Extracted text:
========

You might get lucky and catch a 29 inch Brown Trout, but remember to return it back to the river. Next Fall it might grow to be the magical 33 inch resident Brown Trout for a lucky angler to catch... - Like yours truly!


----------



## Trout King (May 1, 2002)

PunyTrout said:


> Best of luck!
> 
> View attachment 332734
> 
> ...


BM's fish has probably been caught again and eaten by now....


----------



## proulxde (Jun 5, 2008)

Fished the PM above Custer Thursday-Sunday. Did pretty well...all fish on skein and bobbers. Floated Custer to Scottville one day without many bites. Ended up putting on so foot miles and finding some isolated holes with fish.


----------



## proulxde (Jun 5, 2008)

Here’s some more pictures


----------



## cookchris (Oct 4, 2012)

proulxde said:


> Fished the PM above Custer Thursday-Sunday. Did pretty well...all fish on skein and bobbers. Floated Custer to Scottville one day without many bites. Ended up putting on so foot miles and finding some isolated holes with fish.


Nice fish. I've tried skein a few times with no success. I always set the bobber deep enough so the skein ticks the bottom. At the end of my float last weekend, I talked with a guy using skien and catching a few. He said keep it above the fish. Which do you do?


----------



## jmaddog8807 (Oct 6, 2009)

Always start high in the water column. If you start at the bottom, you will be running over fish that are higher up and you may end up scaring those fish off. After some drifts, move your bobber up and work your way down if you aren't getting any bites. For me, I've been running my bobber 4-5 feet in holes i know are 7-9 feet deep and it has been working well. This is just my experience though.


----------



## cookchris (Oct 4, 2012)

jmaddog8807 said:


> Always start high in the water column. If you start at the bottom, you will be running over fish that are higher up and you may end up scaring those fish off. After some drifts, move your bobber up and work your way down if you aren't getting any bites. For me, I've been running my bobber 4-5 feet in holes i know are 7-9 feet deep and it has been working well. This is just my experience though.


Alright, confirmed x2, I'm going to try top down. Makes sense. I'm going to be in GR. Bobber/skein doesn't seem like it'd be a thing at the dam, probably hit another river and give it a shot.


----------



## FISHMANMARK (Jun 11, 2007)

PunyTrout said:


> magical 33 inch resident Brown Trout for a lucky angler to catch... - Like yours truly!


On the PM? That was a pet fish, it doesn't count... How many guides caught that fish?


----------



## PunyTrout (Mar 23, 2007)

========

Copy the part of the trout fishing thread from "## FISHMANMARK (Jun" up to and including "caught that fish?", word for word. You won't need the entries that come after this thread.

========

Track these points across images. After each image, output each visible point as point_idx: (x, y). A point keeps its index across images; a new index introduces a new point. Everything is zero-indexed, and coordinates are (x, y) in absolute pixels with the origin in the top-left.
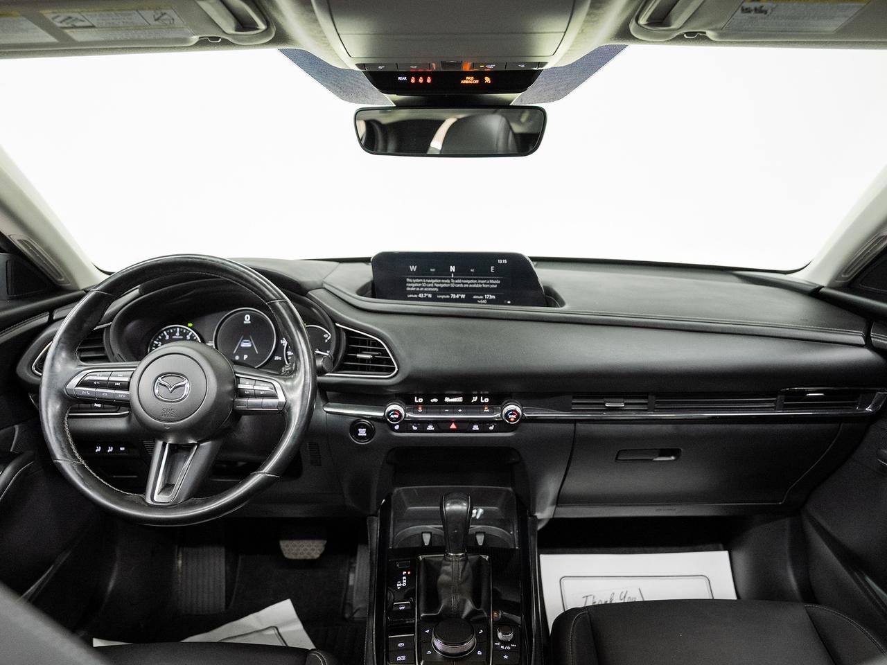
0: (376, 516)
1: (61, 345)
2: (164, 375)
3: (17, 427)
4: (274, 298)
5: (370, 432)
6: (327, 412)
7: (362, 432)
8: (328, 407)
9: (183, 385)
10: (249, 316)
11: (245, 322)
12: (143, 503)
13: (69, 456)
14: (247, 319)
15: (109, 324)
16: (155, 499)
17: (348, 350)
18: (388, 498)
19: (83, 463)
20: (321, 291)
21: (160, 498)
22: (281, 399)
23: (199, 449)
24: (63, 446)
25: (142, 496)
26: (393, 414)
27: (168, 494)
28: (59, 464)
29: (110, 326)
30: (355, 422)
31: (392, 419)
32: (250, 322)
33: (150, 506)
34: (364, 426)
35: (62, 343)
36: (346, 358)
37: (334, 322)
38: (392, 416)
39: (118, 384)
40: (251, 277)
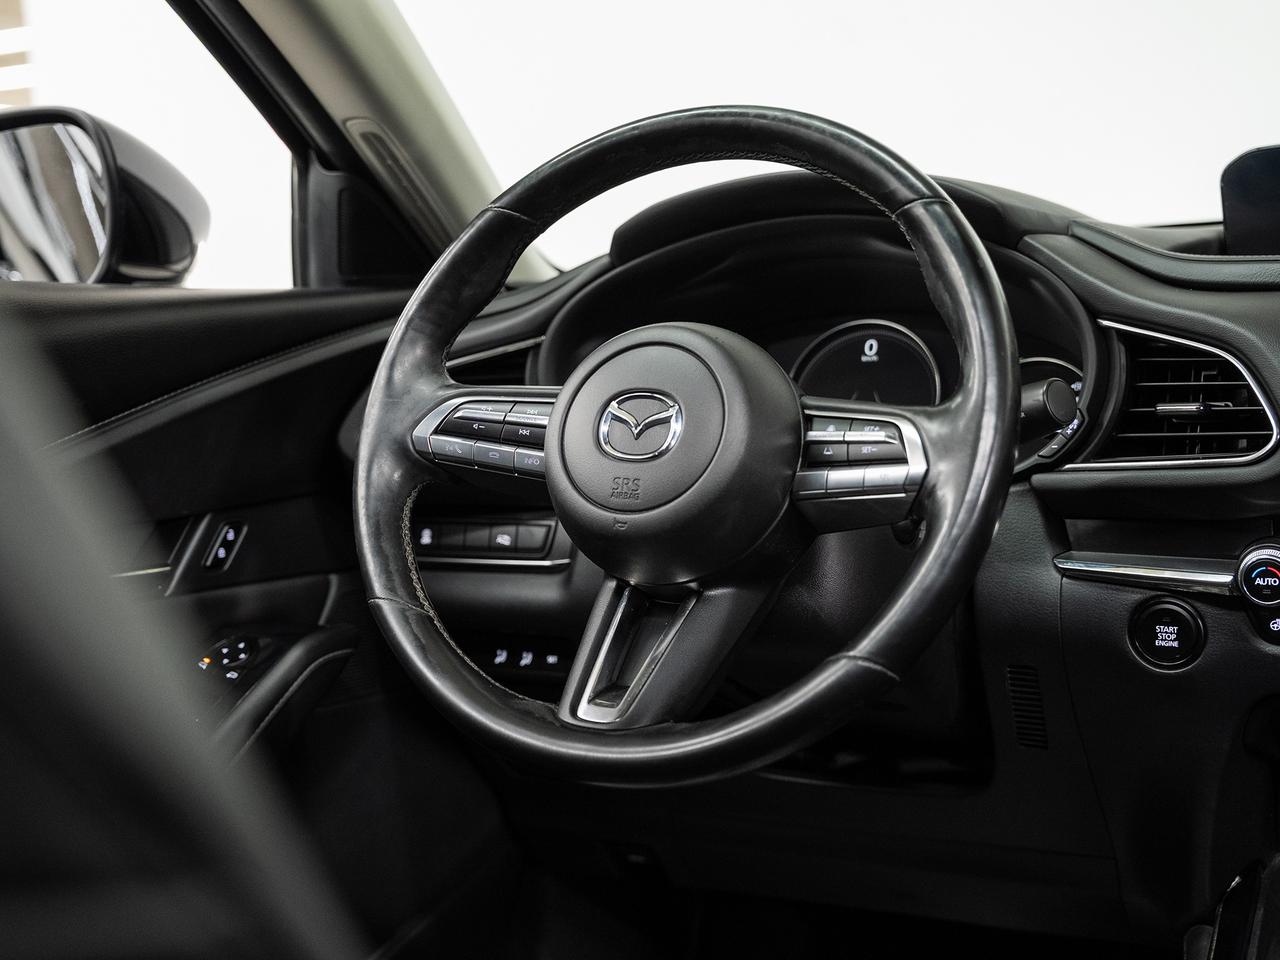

========

Response for this exercise:
## FISHMANMARK (Jun 11, 2007)

PunyTrout said:


> magical 33 inch resident Brown Trout for a lucky angler to catch... - Like yours truly!


On the PM? That was a pet fish, it doesn't count... How many guides caught that fish?